Terkait dengan evaluasi pelaksanaan anggaran s.d. 31 Juli 2026, telah dilakukan monitoring IKPA terhadap 263 satker dengan hasil monitoring menunjukkan 203 satker atau 77,18% telah mencapai nilai IKPA 89, sedangkan 60 satker atau 23,57% masih memiliki nilai di bawah 89. Berdasarkan hasil monitoring predikat, maka terdapat 5 satker dengan predikat Kurang, 55 satker Cukup, 77 satker Baik, 117 satker Sangat Baik, dan 7 satker Sempurna. Untuk mengoptimalkan nilai IKPA, satker perlu meningkatkan ketelitian pendaftaran nomor rekening supplier dan memastikan rekening aktif (tidak dorman) serta melakukan manajeman supplier pada aplikasi SAKTI dengan baik untuk menghindari retur berulang. Selain itu satker dapat mengikuti asistensi/bimbingan teknis pelaksanaan dan pelaporan yang diselenggarakan KPPN Kupang, KLC maupun sharing dengan saker lainnya serta aktif berkoordinasi dengan CSO/LO KPPN Kupang.
Terkait dengan Optimalisasi Pembayaran Digital, Sdr. Syihabuddin Ahmad menyampaikan pembahasan mengenai Platform Pembayaran Pemerintah (PPP) dan CMS. Sistem Elektronik pada PPP telah menghubungkan SAKTI dan SPAN dengan beberapa sistem pendukung dan sistem mitra, seperti HRIS, Digipay, E-Perjadin, Katalog Elektronik Versi 6, PLN, Telkom, marketplace, dan sistem perbankan. Sistem ini digunakan untuk mendukung berbagai transaksi pemerintah, seperti pembayaran gaji, common expenses, perjalanan dinas, pengadaan barang/jasa, dan bantuan sosial. Di Tahun 2026 ini direncanakan akan dilaksanakan piloting perjalanan dinas, Common Expenses, Gaji Web, pembayaran Telkomsel, serta uang makan, uang lembur dan tukin pada beberapa K/L. Sedangkan di tahun 2027 direncanakan piloting modul perjalanan dinas luar negeri, tukin, uang makan dan lembur, serta Gaji Web pada seluruh K/L.
Pada kesempatan ini juga disampaikan Sosialisasi Antikorupsi dan Anti Gratifikasi serta Pengenalan Saluran Pengaduan KPPN Kupang oleh Kepala KPPN Kupang, Ibu Delfiana Lase, dengan berfokus pada tata cara pengaduan dan saluran pengaduan. Ditegaskan kembali bahwa laporan gratifikasi wajib disampaikan paling lambat 30 hari kerja sejak gratifikasi diterima. Laporan yang melewati batas waktu tersebut tetap dapat diproses sepanjang memenuhi ketentuan sebagaimana diatur dalam Pasal 12B ayat (3) Undang‑Undang Nomor 20 Tahun 2001, sepanjang unsur pidana belum terpenuhi. Gratifikasi yang dapat dipidana adalah gratifikasi yang memenuhi unsur Pasal 12B UU 20/2001 yang menyatakan bahwa setiap gratifikasi kepada pegawai negeri atau penyelenggara negara dianggap pemberian suap apabila berhubungan dengan jabatannya dan yang berlawanan dengan kewajiban atau tugasnya. Selain itu juga ditegaskan kembali bahwa KPPN Kupang menolak segala bentuk gratifikasi. Apabila terdapat pihak yang mengetahui adnaya pelanggaran agar menyampaikannya melalui saluran pengaduan resmi KPPN Kupang.

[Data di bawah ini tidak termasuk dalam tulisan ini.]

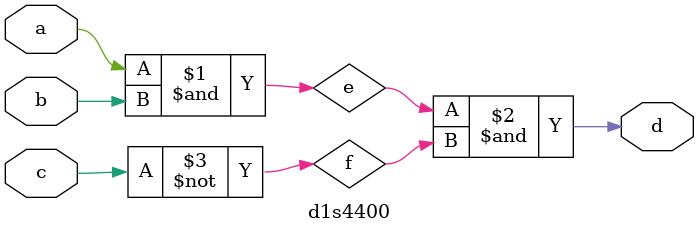
<source format=v>
module d1s4400 (a,b,c,d);

input wire a, b, c;
output wire d;

wire e, f;

and E1(e, a, b);
not E2(f, c);
and E3(d, e, f);

endmodule

</source>
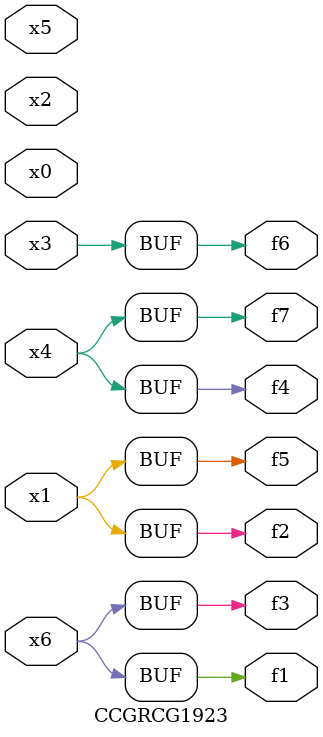
<source format=v>
module CCGRCG1923(
	input x0, x1, x2, x3, x4, x5, x6,
	output f1, f2, f3, f4, f5, f6, f7
);
	assign f1 = x6;
	assign f2 = x1;
	assign f3 = x6;
	assign f4 = x4;
	assign f5 = x1;
	assign f6 = x3;
	assign f7 = x4;
endmodule

</source>
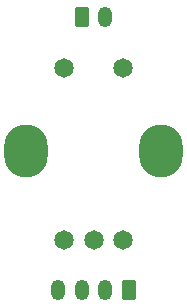
<source format=gbr>
%TF.GenerationSoftware,KiCad,Pcbnew,6.0.0-rc2-1.20211220git160328a.fc35*%
%TF.CreationDate,2022-01-05T17:26:23+00:00*%
%TF.ProjectId,RotaryEncoder,526f7461-7279-4456-9e63-6f6465722e6b,rev?*%
%TF.SameCoordinates,Original*%
%TF.FileFunction,Soldermask,Bot*%
%TF.FilePolarity,Negative*%
%FSLAX46Y46*%
G04 Gerber Fmt 4.6, Leading zero omitted, Abs format (unit mm)*
G04 Created by KiCad (PCBNEW 6.0.0-rc2-1.20211220git160328a.fc35) date 2022-01-05 17:26:23*
%MOMM*%
%LPD*%
G01*
G04 APERTURE LIST*
G04 Aperture macros list*
%AMRoundRect*
0 Rectangle with rounded corners*
0 $1 Rounding radius*
0 $2 $3 $4 $5 $6 $7 $8 $9 X,Y pos of 4 corners*
0 Add a 4 corners polygon primitive as box body*
4,1,4,$2,$3,$4,$5,$6,$7,$8,$9,$2,$3,0*
0 Add four circle primitives for the rounded corners*
1,1,$1+$1,$2,$3*
1,1,$1+$1,$4,$5*
1,1,$1+$1,$6,$7*
1,1,$1+$1,$8,$9*
0 Add four rect primitives between the rounded corners*
20,1,$1+$1,$2,$3,$4,$5,0*
20,1,$1+$1,$4,$5,$6,$7,0*
20,1,$1+$1,$6,$7,$8,$9,0*
20,1,$1+$1,$8,$9,$2,$3,0*%
G04 Aperture macros list end*
%ADD10RoundRect,0.250000X0.350000X0.625000X-0.350000X0.625000X-0.350000X-0.625000X0.350000X-0.625000X0*%
%ADD11O,1.200000X1.750000*%
%ADD12RoundRect,0.250000X-0.350000X-0.625000X0.350000X-0.625000X0.350000X0.625000X-0.350000X0.625000X0*%
%ADD13C,1.650000*%
%ADD14O,3.700000X4.500000*%
G04 APERTURE END LIST*
D10*
%TO.C,J1*%
X137000000Y-126550000D03*
D11*
X135000000Y-126550000D03*
X133000000Y-126550000D03*
X131000000Y-126550000D03*
%TD*%
D12*
%TO.C,J2*%
X133000000Y-103450000D03*
D11*
X135000000Y-103450000D03*
%TD*%
D13*
%TO.C,REF1*%
X136500000Y-107750000D03*
X131500000Y-107750000D03*
X136500000Y-122250000D03*
X131500000Y-122250000D03*
X134000000Y-122250000D03*
D14*
X139700000Y-114750000D03*
X128300000Y-114750000D03*
%TD*%
M02*

</source>
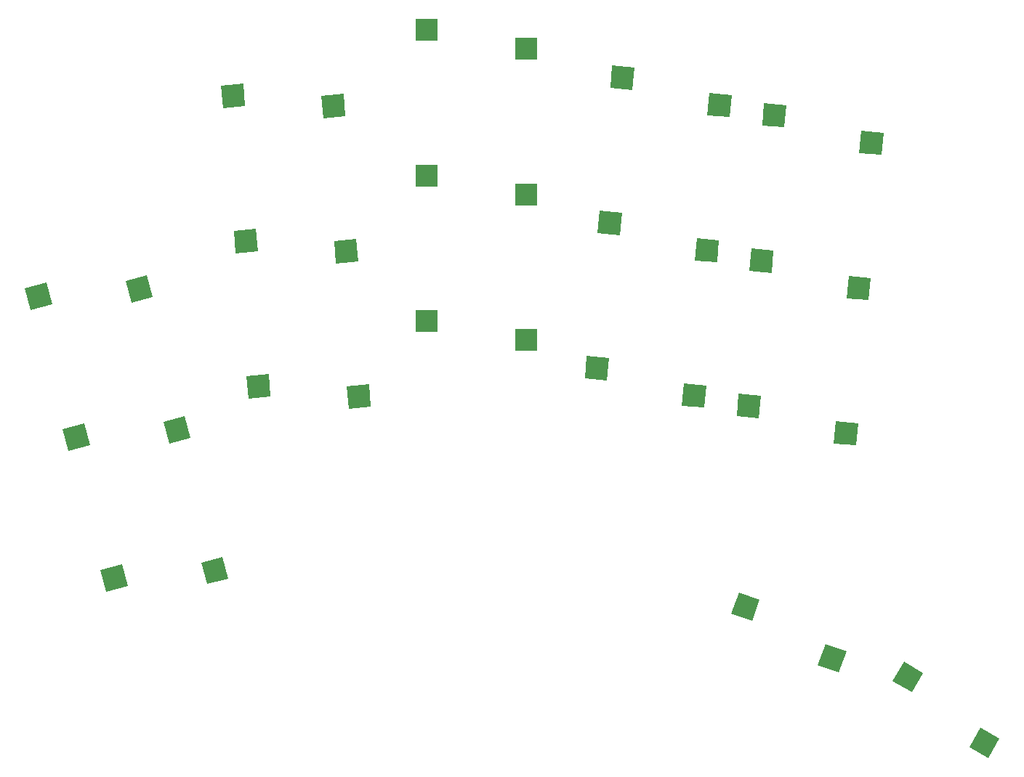
<source format=gbr>
%TF.GenerationSoftware,KiCad,Pcbnew,(5.1.10)-1*%
%TF.CreationDate,2021-07-08T00:04:35+02:00*%
%TF.ProjectId,architeuthis_dux,61726368-6974-4657-9574-6869735f6475,VERSION_HERE*%
%TF.SameCoordinates,Original*%
%TF.FileFunction,Paste,Bot*%
%TF.FilePolarity,Positive*%
%FSLAX46Y46*%
G04 Gerber Fmt 4.6, Leading zero omitted, Abs format (unit mm)*
G04 Created by KiCad (PCBNEW (5.1.10)-1) date 2021-07-08 00:04:35*
%MOMM*%
%LPD*%
G01*
G04 APERTURE LIST*
%ADD10C,0.100000*%
%ADD11R,2.600000X2.600000*%
G04 APERTURE END LIST*
D10*
%TO.C,S1*%
G36*
X7580017Y2254009D02*
G01*
X6907088Y4765416D01*
X9418495Y5438345D01*
X10091424Y2926938D01*
X7580017Y2254009D01*
G37*
G36*
X19305862Y3118332D02*
G01*
X18632933Y5629739D01*
X21144340Y6302668D01*
X21817269Y3791261D01*
X19305862Y3118332D01*
G37*
%TD*%
%TO.C,S3*%
G36*
X3180116Y18674809D02*
G01*
X2507187Y21186216D01*
X5018594Y21859145D01*
X5691523Y19347738D01*
X3180116Y18674809D01*
G37*
G36*
X14905961Y19539132D02*
G01*
X14233032Y22050539D01*
X16744439Y22723468D01*
X17417368Y20212061D01*
X14905961Y19539132D01*
G37*
%TD*%
%TO.C,S5*%
G36*
X-1219884Y35095509D02*
G01*
X-1892813Y37606916D01*
X618594Y38279845D01*
X1291523Y35768438D01*
X-1219884Y35095509D01*
G37*
G36*
X10505961Y35959832D02*
G01*
X9833032Y38471239D01*
X12344439Y39144168D01*
X13017368Y36632761D01*
X10505961Y35959832D01*
G37*
%TD*%
%TO.C,S7*%
G36*
X24144771Y24774219D02*
G01*
X23918166Y27364326D01*
X26508273Y27590931D01*
X26734878Y25000824D01*
X24144771Y24774219D01*
G37*
G36*
X35842562Y23589240D02*
G01*
X35615957Y26179347D01*
X38206064Y26405952D01*
X38432669Y23815845D01*
X35842562Y23589240D01*
G37*
%TD*%
%TO.C,S9*%
G36*
X22663070Y41709518D02*
G01*
X22436465Y44299625D01*
X25026572Y44526230D01*
X25253177Y41936123D01*
X22663070Y41709518D01*
G37*
G36*
X34360861Y40524539D02*
G01*
X34134256Y43114646D01*
X36724363Y43341251D01*
X36950968Y40751144D01*
X34360861Y40524539D01*
G37*
%TD*%
%TO.C,S11*%
G36*
X21181470Y58644820D02*
G01*
X20954865Y61234927D01*
X23544972Y61461532D01*
X23771577Y58871425D01*
X21181470Y58644820D01*
G37*
G36*
X32879261Y57459841D02*
G01*
X32652656Y60049948D01*
X35242763Y60276553D01*
X35469368Y57686446D01*
X32879261Y57459841D01*
G37*
%TD*%
D11*
%TO.C,S13*%
X44951936Y33769253D03*
X56501936Y31569253D03*
%TD*%
%TO.C,S15*%
X44951935Y50769253D03*
X56501935Y48569253D03*
%TD*%
%TO.C,S17*%
X44951936Y67769251D03*
X56501936Y65569251D03*
%TD*%
D10*
%TO.C,S19*%
G36*
X63356217Y27118895D02*
G01*
X63582822Y29709002D01*
X66172929Y29482397D01*
X65946324Y26892290D01*
X63356217Y27118895D01*
G37*
G36*
X74670523Y23920617D02*
G01*
X74897128Y26510724D01*
X77487235Y26284119D01*
X77260630Y23694012D01*
X74670523Y23920617D01*
G37*
%TD*%
%TO.C,S21*%
G36*
X64837918Y44054195D02*
G01*
X65064523Y46644302D01*
X67654630Y46417697D01*
X67428025Y43827590D01*
X64837918Y44054195D01*
G37*
G36*
X76152224Y40855917D02*
G01*
X76378829Y43446024D01*
X78968936Y43219419D01*
X78742331Y40629312D01*
X76152224Y40855917D01*
G37*
%TD*%
%TO.C,S23*%
G36*
X66319519Y60989595D02*
G01*
X66546124Y63579702D01*
X69136231Y63353097D01*
X68909626Y60762990D01*
X66319519Y60989595D01*
G37*
G36*
X77633825Y57791317D02*
G01*
X77860430Y60381424D01*
X80450537Y60154819D01*
X80223932Y57564712D01*
X77633825Y57791317D01*
G37*
%TD*%
%TO.C,S25*%
G36*
X81040818Y22727595D02*
G01*
X81267423Y25317702D01*
X83857530Y25091097D01*
X83630925Y22500990D01*
X81040818Y22727595D01*
G37*
G36*
X92355124Y19529317D02*
G01*
X92581729Y22119424D01*
X95171836Y21892819D01*
X94945231Y19302712D01*
X92355124Y19529317D01*
G37*
%TD*%
%TO.C,S27*%
G36*
X82522418Y39662895D02*
G01*
X82749023Y42253002D01*
X85339130Y42026397D01*
X85112525Y39436290D01*
X82522418Y39662895D01*
G37*
G36*
X93836724Y36464617D02*
G01*
X94063329Y39054724D01*
X96653436Y38828119D01*
X96426831Y36238012D01*
X93836724Y36464617D01*
G37*
%TD*%
%TO.C,S29*%
G36*
X84004119Y56598195D02*
G01*
X84230724Y59188302D01*
X86820831Y58961697D01*
X86594226Y56371590D01*
X84004119Y56598195D01*
G37*
G36*
X95318425Y53399917D02*
G01*
X95545030Y55990024D01*
X98135137Y55763419D01*
X97908532Y53173312D01*
X95318425Y53399917D01*
G37*
%TD*%
%TO.C,S31*%
G36*
X80392635Y-277836D02*
G01*
X81281888Y2165365D01*
X83725089Y1276112D01*
X82835836Y-1167089D01*
X80392635Y-277836D01*
G37*
G36*
X90493640Y-6295492D02*
G01*
X91382893Y-3852291D01*
X93826094Y-4741544D01*
X92936841Y-7184745D01*
X90493640Y-6295492D01*
G37*
%TD*%
%TO.C,S33*%
G36*
X99216469Y-8175629D02*
G01*
X100516469Y-5923963D01*
X102768135Y-7223963D01*
X101468135Y-9475629D01*
X99216469Y-8175629D01*
G37*
G36*
X108119062Y-15855885D02*
G01*
X109419062Y-13604219D01*
X111670728Y-14904219D01*
X110370728Y-17155885D01*
X108119062Y-15855885D01*
G37*
%TD*%
M02*

</source>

Diharapkan melalui kegiatan ini dapat memperkuat manajemen eksternal mitra kerja dalam wilayah kerja KPPN Kupang, berupa peningkatan komitmen dan tingkat pemahaman para pengelola keuangan khususnya dalam mengawal IKPA, serta percepatan pemenuhan Sertifikasi Pejabat Perbendaharaan. Selanjutnya, melalui Sosialisasi Anti Korupsi/Anti Gratifikasi dan Saluran Pengaduan KPPN Kupang diharapkan dapat meningkatkan komitmen dan penyebarluasan nilai integritas (anti korupsi) termasuk dalam tolak dan lapor gratifikasi.